Is poverty a barrier to the targets?
The improvement among the lowest-achieving schools is above the average at two percentage points. That is another positive result. These schools need to maintain a higher rate of improvement if all children are to have an equal chance of success. But at these rates it would be 25 years before they catch up with the rest.
And there are some even more worrying signs. The proportion of candidates getting a triplet of good maths, English and science GCSEs is falling. The percentage getting five A to G grades is going down rather than up towards the 92 per cent target. So are the Government's aims too ambitious? Or schools' efforts too feeble?
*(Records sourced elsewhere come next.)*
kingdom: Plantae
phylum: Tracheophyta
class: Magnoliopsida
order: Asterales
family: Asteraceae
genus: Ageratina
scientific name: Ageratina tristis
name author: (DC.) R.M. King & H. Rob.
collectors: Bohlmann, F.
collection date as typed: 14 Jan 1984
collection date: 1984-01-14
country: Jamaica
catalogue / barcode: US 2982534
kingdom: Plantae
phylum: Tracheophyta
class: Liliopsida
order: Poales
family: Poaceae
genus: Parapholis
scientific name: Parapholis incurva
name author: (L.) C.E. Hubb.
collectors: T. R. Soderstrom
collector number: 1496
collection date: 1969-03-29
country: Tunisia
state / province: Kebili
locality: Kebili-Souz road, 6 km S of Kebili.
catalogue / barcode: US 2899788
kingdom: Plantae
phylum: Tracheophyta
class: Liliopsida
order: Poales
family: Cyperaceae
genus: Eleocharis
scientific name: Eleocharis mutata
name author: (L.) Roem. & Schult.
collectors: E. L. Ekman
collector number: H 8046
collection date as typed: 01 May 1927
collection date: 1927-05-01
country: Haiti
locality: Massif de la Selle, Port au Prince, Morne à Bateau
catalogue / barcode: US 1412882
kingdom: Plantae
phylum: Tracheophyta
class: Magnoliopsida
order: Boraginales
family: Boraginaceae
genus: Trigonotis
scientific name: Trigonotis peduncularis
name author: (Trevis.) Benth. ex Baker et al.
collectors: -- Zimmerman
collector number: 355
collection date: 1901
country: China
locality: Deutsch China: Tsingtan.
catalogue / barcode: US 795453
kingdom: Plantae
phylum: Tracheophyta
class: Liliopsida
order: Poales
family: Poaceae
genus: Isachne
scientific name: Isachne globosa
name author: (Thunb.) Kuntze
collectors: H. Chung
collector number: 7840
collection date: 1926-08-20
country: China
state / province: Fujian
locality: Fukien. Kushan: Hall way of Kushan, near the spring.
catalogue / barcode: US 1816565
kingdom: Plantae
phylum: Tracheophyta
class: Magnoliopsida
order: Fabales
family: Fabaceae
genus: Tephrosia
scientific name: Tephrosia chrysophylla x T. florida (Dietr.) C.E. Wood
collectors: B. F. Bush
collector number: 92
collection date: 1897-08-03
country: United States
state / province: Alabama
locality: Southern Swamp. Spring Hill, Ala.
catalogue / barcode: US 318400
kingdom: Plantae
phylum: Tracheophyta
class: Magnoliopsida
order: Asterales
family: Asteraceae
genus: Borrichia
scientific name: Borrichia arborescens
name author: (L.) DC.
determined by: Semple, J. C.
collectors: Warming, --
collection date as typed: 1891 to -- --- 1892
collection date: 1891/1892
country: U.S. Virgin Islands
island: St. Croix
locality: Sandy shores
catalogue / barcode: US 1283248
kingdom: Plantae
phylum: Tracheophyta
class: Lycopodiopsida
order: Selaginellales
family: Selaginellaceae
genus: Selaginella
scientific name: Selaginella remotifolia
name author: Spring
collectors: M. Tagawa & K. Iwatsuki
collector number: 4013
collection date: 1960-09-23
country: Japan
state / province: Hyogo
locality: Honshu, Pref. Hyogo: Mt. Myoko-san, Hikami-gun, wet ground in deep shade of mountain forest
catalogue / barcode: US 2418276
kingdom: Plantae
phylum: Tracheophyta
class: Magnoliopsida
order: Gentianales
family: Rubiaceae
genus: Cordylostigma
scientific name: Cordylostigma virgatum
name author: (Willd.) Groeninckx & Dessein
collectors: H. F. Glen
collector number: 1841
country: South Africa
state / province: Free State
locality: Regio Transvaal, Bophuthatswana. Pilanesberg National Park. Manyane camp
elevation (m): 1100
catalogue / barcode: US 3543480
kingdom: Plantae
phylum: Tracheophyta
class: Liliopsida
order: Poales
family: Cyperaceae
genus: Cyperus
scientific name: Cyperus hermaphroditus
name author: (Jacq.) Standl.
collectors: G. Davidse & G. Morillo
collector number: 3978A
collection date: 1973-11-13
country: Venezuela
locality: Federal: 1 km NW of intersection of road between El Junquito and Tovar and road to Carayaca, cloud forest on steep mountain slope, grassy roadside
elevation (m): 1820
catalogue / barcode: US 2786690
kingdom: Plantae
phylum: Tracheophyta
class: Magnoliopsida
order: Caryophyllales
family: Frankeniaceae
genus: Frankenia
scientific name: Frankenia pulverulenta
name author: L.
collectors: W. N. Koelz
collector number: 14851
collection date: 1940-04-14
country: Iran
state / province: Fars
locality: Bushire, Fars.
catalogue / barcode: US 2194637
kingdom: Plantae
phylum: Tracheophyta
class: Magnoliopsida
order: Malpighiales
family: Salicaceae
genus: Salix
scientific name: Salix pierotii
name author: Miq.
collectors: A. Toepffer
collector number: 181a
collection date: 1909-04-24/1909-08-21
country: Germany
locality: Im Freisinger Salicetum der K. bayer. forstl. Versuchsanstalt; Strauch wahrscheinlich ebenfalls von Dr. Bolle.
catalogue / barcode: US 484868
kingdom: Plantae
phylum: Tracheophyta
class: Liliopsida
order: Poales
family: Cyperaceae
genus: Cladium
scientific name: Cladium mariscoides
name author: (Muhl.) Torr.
Sustainable improvement is a long and slow process. Any impact of the literacy, numeracy and key stage 3 strategies on GCSE results would not show up yet. The 20023 Year 11s were already in secondary schools when the literacy strategy was introduced to all primaries, and at KS4 when the KS3 strategy began.
Not until the end of this decade will we see the GCSE results of pupils who have had the full benefit of the literacy, numeracy and lower secondary strategies. Primary schools have shown that significant improvements are possible. But even these have reached a plateau. Does the next big change require social and economic measures to tackle the effects of child poverty rather than expecting schools to overcome them?
Secondary schools also have to battle with economic and social forces beyond their control. Good GCSE results are far more likely where candidates see them as a step on a realistic career ladder. Sadly, in many areas of the country, the prospect of a good local job for those who study hard remains poor and the link between effort and reward hard to see.